Zarif Meeting Tribal Leaders in Iraq Provokes Ire, Criticism

Friday, 18 January, 2019 - 11:45
Iranian Foreign Minister Mohammad Javad Zarif speaks during a news conference in Istanbul, Turkey October 30, 2018. REUTERS/Murad Sezer/File Photo
Baghdad- Fadel Al-Nashmi
Iranian Foreign Minister Mohammed Javad Zarif meeting with Iraqi tribal leaders triggered a heavy backlash against Iran, as activists and politicians said the diplomat’s behavior wasn’t aligned with international and diplomatic conventions.

Zarif had been engaged in shuttle diplomacy between Baghdad and Iraqi Kurdistan since last Sunday, heading a delegation of political and economic representatives and making stops at each of Najaf and Basra. No foreign official has spent that long in Iraq, with Zarif himself admitting to his Iraq tour being the “longest trip made this year”.

The visit came just days after US Secretary of State Mike Pompeo made a surprise stop on his regional tour to urge Iraq to stop relying on Iran for gas and electricity imports.

Zarif, citing Iran "support", urged Iraq to give Iranian companies a leading role in its national reconstruction efforts.

Former editor in chief of Al-Sabah newspaper Falah al-Mishaal said that Zarif's lengthy visit “goes beyond the economic goals”.

Zarif means to reorganize tactics with pro-Iranian politicians in Iraq and seek insight into the aftereffects of Pompeo's visit.

“Zarif's meeting with a number of tribal sheikhs is an unprecedented step, not in line with diplomatic norms, because it is a tactical meeting and constitutes a violation of Iraqi sovereignty, a publicity stunt by Iran to unwarrantedly gain accesses to Iraqi tribes,” Mishaal told Asharq Al-Awsat.

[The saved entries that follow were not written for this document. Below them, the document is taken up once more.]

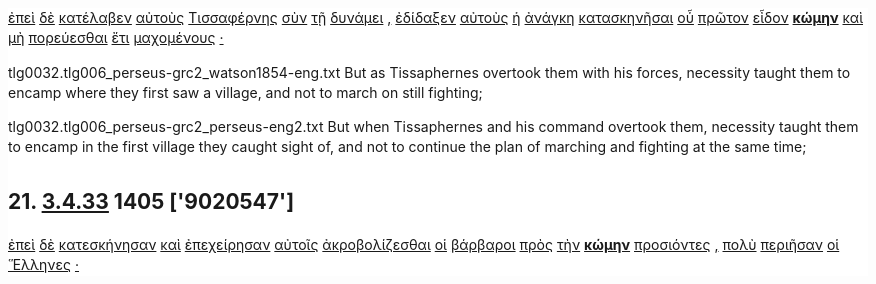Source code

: [ἐπεὶ](https://atlas-test.fly.dev/morphology/lemmas/?lang=grc&q=ἐπεί "ἐπεί c-------- after, since, when") [δὲ](https://atlas-test.fly.dev/morphology/lemmas/?lang=grc&q=δέ "δέ b-------- but") [κατέλαβεν](https://atlas-test.fly.dev/morphology/lemmas/?lang=grc&q=καταλαμβάνω "καταλαμβάνω v3saia--- to seize upon, lay hold of") [αὐτοὺς](https://atlas-test.fly.dev/morphology/lemmas/?lang=grc&q=αὐτός "αὐτός a-p---ma- unemph. 3rd pers.pronoun; -self; [the] same") [Τισσαφέρνης](https://atlas-test.fly.dev/morphology/lemmas/?lang=grc&q=Τισσαφέρνης "Τισσαφέρνης n-s---mn- Tissaphernes") [σὺν](https://atlas-test.fly.dev/morphology/lemmas/?lang=grc&q=σύν "σύν r-------- along with, in company with, together with") [τῇ](https://atlas-test.fly.dev/morphology/lemmas/?lang=grc&q=ὁ "ὁ l-s---fd- the") [δυνάμει](https://atlas-test.fly.dev/morphology/lemmas/?lang=grc&q=δύναμις "δύναμις n-s---fd- power, might, strength") [,](https://atlas-test.fly.dev/morphology/lemmas/?lang=grc&q=, ", u-------- NoDef") [ἐδίδαξεν](https://atlas-test.fly.dev/morphology/lemmas/?lang=grc&q=διδάσκω "διδάσκω v3saia--- to teach") [αὐτοὺς](https://atlas-test.fly.dev/morphology/lemmas/?lang=grc&q=αὐτός "αὐτός a-p---ma- unemph. 3rd pers.pronoun; -self; [the] same") [ἡ](https://atlas-test.fly.dev/morphology/lemmas/?lang=grc&q=ὁ "ὁ l-s---fn- the") [ἀνάγκη](https://atlas-test.fly.dev/morphology/lemmas/?lang=grc&q=ἀνάγκη "ἀνάγκη n-s---fn- force, constraint, necessity") [κατασκηνῆσαι](https://atlas-test.fly.dev/morphology/lemmas/?lang=grc&q=κατασκηνέω "κατασκηνέω v--ana--- NoDef") [οὗ](https://atlas-test.fly.dev/morphology/lemmas/?lang=grc&q=οὗ "οὗ d-------- where") [πρῶτον](https://atlas-test.fly.dev/morphology/lemmas/?lang=grc&q=πρῶτος "πρῶτος a-s---na- first") [εἶδον](https://atlas-test.fly.dev/morphology/lemmas/?lang=grc&q=ὁράω "ὁράω v3paia--- to see") **[κώμην](https://atlas-test.fly.dev/morphology/lemmas/?lang=grc&q=κώμη "κώμη n-s---fa- country town")** [καὶ](https://atlas-test.fly.dev/morphology/lemmas/?lang=grc&q=καί "καί b-------- and, also") [μὴ](https://atlas-test.fly.dev/morphology/lemmas/?lang=grc&q=μή "μή d-------- not") [πορεύεσθαι](https://atlas-test.fly.dev/morphology/lemmas/?lang=grc&q=πορεύω "πορεύω v--pne--- to make to go, carry, convey") [ἔτι](https://atlas-test.fly.dev/morphology/lemmas/?lang=grc&q=ἔτι "ἔτι d-------- yet, as yet, still, besides") [μαχομένους](https://atlas-test.fly.dev/morphology/lemmas/?lang=grc&q=μάχομαι "μάχομαι v-pppema- to fight") [·](https://atlas-test.fly.dev/morphology/lemmas/?lang=grc&q=· "· u-------- NoDef") 


tlg0032.tlg006_perseus-grc2_watson1854-eng.txt But as Tissaphernes overtook them with his forces, necessity taught them to encamp where they first saw a village, and not to march on still fighting; 

tlg0032.tlg006_perseus-grc2_perseus-eng2.txt But when Tissaphernes and his command overtook them, necessity taught them to encamp in the first village they caught sight of, and not to continue the plan of marching and fighting at the same time; 

## 21. [3.4.33](https://beyond-translation.perseus.org/reader/urn:cts:greekLit:tlg0032.tlg006.perseus-grc2:3.4.33?mode=syntax-trees) 1405 ['9020547']
[ἐπεὶ](https://atlas-test.fly.dev/morphology/lemmas/?lang=grc&q=ἐπεί "ἐπεί c-------- after, since, when") [δὲ](https://atlas-test.fly.dev/morphology/lemmas/?lang=grc&q=δέ "δέ b-------- but") [κατεσκήνησαν](https://atlas-test.fly.dev/morphology/lemmas/?lang=grc&q=κατασκηνέω "κατασκηνέω v3paia--- NoDef") [καὶ](https://atlas-test.fly.dev/morphology/lemmas/?lang=grc&q=καί "καί b-------- and, also") [ἐπεχείρησαν](https://atlas-test.fly.dev/morphology/lemmas/?lang=grc&q=ἐπιχειρέω "ἐπιχειρέω v3paia--- to attempt, attack, put one’s hand to") [αὐτοῖς](https://atlas-test.fly.dev/morphology/lemmas/?lang=grc&q=αὐτός "αὐτός a-p---md- unemph. 3rd pers.pronoun; -self; [the] same") [ἀκροβολίζεσθαι](https://atlas-test.fly.dev/morphology/lemmas/?lang=grc&q=ἀκροβολίζομαι "ἀκροβολίζομαι v--pne--- to throw from afar, to fight with missiles, to skirmish") [οἱ](https://atlas-test.fly.dev/morphology/lemmas/?lang=grc&q=ὁ "ὁ l-p---mn- the") [βάρβαροι](https://atlas-test.fly.dev/morphology/lemmas/?lang=grc&q=βάρβαρος "βάρβαρος a-p---mn- barbarous") [πρὸς](https://atlas-test.fly.dev/morphology/lemmas/?lang=grc&q=πρός "πρός r-------- (w. gen.) from; (w. dat.) at, near, in addition to; (w. acc.) to, toward, regarding") [τὴν](https://atlas-test.fly.dev/morphology/lemmas/?lang=grc&q=ὁ "ὁ l-s---fa- the") **[κώμην](https://atlas-test.fly.dev/morphology/lemmas/?lang=grc&q=κώμη "κώμη n-s---fa- country town")** [προσιόντες](https://atlas-test.fly.dev/morphology/lemmas/?lang=grc&q=πρόσειμι "πρόσειμι v-pppamn- be there (in addition)") [,](https://atlas-test.fly.dev/morphology/lemmas/?lang=grc&q=, ", u-------- NoDef") [πολὺ](https://atlas-test.fly.dev/morphology/lemmas/?lang=grc&q=πολύς "πολύς a-s---na- much, many") [περιῆσαν](https://atlas-test.fly.dev/morphology/lemmas/?lang=grc&q=περίειμι "περίειμι v3piia--- be superior, survive, be left over") [οἱ](https://atlas-test.fly.dev/morphology/lemmas/?lang=grc&q=ὁ "ὁ l-p---mn- the") [Ἕλληνες](https://atlas-test.fly.dev/morphology/lemmas/?lang=grc&q=Ἕλλην "Ἕλλην n-p---mn- Hellen; Greek") [·](https://atlas-test.fly.dev/morphology/lemmas/?lang=grc&q=· "· u-------- NoDef")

Iraqi activist and writer Nasser al-Yasiri agreed with Mishaal’s views on the subtext guiding Zarif’s visit, saying that Iran is hoping to rally “support from tribal sheikhs in the event of any possible confrontation with the United States.”

“They think some tribal leaders are able to mobilize their followers against America if necessary and this is unlikely in my estimation,” Yasiri said.

“It is expected from him (Zarif) as a foreign minister to seek opening up new horizons for political and economic cooperation with Iraq, not to care about clan affairs, which we always have and always will criticize,” he added.